Riley County commissioners were updated Thursday with the latest revenue numbers from the Register of Deeds office and the news wasn’t bright.

“Good morning commissioners,” Riley County Register of Deeds Debbie Regester opened, “Don’t have very good news. Our revenue is down, two-fold.”

Regester said the numbers are the result of a combination of the continuing phase-out of the mortgage registration fee and decreasing mortgages.

“We’re losing money on that, as well as recordings and mortgages are down,” she added.

Riley County Commissioners Ron Wells, left, Robert Boyd and Ben Wilson.
Riley County Commissioners Ron Wells, left, Robert Boyd and Ben Wilson.

The state began the five-year phase-out of the mortgage registration fee after Gov.
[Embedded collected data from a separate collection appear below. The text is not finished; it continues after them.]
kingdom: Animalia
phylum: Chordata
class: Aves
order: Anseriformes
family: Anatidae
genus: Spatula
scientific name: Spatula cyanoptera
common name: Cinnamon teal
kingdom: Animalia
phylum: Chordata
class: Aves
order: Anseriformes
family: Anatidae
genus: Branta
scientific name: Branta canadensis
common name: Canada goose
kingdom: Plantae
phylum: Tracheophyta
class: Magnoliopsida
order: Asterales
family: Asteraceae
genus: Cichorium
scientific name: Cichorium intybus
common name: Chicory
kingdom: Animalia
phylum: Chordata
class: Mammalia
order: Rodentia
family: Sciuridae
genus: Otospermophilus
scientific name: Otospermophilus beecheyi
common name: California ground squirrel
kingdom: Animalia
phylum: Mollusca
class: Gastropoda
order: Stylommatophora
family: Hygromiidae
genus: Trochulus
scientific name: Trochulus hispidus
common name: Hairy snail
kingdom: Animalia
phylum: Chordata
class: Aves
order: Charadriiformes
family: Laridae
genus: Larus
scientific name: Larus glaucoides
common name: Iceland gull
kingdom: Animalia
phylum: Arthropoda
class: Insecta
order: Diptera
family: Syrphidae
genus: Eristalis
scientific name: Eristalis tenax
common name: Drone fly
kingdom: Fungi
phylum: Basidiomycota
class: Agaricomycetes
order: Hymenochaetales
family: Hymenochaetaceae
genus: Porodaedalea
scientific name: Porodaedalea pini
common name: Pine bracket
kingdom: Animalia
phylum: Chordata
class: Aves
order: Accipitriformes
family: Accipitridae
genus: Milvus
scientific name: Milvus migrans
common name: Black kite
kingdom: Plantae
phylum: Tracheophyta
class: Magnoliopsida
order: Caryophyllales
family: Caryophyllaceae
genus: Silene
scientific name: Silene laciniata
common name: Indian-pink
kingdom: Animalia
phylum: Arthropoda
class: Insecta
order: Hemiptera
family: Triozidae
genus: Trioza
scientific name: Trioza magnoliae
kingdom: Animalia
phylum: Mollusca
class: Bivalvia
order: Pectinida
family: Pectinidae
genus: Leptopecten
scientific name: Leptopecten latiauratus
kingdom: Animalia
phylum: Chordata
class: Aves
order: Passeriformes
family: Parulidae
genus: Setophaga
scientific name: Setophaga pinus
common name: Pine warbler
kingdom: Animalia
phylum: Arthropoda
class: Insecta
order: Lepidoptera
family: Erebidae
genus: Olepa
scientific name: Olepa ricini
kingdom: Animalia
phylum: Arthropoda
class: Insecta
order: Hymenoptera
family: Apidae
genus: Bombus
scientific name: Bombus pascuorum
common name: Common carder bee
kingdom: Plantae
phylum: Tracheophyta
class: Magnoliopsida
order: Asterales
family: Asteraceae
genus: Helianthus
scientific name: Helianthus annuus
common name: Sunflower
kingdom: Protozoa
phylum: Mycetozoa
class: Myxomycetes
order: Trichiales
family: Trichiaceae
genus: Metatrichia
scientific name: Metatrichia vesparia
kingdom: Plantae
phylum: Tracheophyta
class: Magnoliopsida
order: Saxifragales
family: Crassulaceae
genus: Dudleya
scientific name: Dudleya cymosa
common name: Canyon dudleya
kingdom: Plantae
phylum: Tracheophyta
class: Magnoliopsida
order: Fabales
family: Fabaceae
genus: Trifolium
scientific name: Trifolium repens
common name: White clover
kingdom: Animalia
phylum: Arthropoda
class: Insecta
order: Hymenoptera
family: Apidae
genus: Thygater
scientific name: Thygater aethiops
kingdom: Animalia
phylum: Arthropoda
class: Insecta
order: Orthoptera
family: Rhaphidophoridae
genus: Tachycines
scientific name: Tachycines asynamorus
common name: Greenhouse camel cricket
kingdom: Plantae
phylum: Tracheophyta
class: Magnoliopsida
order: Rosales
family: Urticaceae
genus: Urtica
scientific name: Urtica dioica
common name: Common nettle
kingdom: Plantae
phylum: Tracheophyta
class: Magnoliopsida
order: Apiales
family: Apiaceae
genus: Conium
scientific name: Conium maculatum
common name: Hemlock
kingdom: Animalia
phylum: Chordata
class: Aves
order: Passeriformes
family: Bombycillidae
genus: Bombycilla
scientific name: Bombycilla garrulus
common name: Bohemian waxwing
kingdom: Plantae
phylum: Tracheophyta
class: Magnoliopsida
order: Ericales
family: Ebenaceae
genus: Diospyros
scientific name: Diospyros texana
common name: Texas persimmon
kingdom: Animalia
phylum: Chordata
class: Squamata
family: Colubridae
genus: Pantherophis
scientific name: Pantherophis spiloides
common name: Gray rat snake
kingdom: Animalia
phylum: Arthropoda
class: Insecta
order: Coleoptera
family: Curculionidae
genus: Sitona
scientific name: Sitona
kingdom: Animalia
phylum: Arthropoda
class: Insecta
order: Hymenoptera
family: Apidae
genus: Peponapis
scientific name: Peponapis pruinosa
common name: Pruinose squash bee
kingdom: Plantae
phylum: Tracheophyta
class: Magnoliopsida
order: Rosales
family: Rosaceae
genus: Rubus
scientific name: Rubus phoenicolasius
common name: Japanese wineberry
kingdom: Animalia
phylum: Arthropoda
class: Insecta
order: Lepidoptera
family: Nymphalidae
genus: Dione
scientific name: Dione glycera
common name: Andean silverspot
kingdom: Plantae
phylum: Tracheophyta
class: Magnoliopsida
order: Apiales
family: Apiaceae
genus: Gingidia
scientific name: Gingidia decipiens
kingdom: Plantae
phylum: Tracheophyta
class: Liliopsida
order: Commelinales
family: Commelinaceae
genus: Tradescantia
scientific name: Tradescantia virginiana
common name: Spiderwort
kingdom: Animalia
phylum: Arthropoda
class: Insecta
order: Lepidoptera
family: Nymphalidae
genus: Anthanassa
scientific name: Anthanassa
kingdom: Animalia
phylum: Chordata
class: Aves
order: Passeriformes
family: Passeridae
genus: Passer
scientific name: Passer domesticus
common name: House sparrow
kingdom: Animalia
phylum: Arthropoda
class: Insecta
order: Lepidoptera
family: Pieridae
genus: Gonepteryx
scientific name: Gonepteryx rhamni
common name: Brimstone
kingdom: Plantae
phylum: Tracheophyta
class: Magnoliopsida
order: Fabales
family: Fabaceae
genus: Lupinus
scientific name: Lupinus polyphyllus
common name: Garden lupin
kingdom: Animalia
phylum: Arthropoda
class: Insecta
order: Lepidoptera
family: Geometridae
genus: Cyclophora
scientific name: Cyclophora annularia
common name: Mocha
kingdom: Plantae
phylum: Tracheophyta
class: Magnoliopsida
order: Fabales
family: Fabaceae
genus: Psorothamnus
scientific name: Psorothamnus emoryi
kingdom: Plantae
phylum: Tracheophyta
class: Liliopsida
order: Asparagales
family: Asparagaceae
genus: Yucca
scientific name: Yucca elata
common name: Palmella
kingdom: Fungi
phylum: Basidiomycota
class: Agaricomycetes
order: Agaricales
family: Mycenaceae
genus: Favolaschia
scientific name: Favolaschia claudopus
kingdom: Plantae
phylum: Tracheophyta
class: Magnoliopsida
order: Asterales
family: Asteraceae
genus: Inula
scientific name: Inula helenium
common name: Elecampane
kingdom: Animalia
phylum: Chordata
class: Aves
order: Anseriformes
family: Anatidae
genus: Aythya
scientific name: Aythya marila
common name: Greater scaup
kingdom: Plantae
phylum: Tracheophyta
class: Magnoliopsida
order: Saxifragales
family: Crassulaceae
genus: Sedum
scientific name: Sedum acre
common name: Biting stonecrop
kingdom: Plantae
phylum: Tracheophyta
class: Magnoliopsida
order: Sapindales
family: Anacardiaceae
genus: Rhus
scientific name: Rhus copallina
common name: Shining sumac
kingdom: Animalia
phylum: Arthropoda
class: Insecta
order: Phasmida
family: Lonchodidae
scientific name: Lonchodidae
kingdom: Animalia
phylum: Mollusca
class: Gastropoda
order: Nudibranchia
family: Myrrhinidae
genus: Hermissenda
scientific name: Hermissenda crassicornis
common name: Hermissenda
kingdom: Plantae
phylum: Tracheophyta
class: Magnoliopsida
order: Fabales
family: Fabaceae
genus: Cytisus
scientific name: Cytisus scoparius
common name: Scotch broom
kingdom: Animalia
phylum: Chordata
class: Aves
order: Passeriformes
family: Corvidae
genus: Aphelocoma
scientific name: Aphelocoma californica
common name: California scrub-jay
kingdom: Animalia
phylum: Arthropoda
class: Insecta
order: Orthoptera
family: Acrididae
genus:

Sam Brownback signed the legislation in 2014 — much to the disappointment of the Riley County Commission and others across Kansas. The repeal of the fee was lobbied heavily by the Kansas Bankers Association and the Kansas Association of Realtors. Previously the fee, which was pennies on the dollar over the life of the mortgage, generated $1 million in annual revenue for Riley County.

This year, the county is expecting half that.

At this time in 2015 the county had $328,792 from the fee. This year it has just generated $178,169.

Proponents of the fee’s repeal — they referred to it as a tax — said increases in recording fees would make up for the lost revenue from the fee. While the deed’s office shows a slight increase in those recording fees compared to last year — up $88,640 from $61,315 — projections still show the county taking in $550,000 this year from the decreased registration fee and $100,000 from recording fees.

That’s still well short of the $1 million the county used to expect since the registration fee was first implemented in Kansas in the 1920s.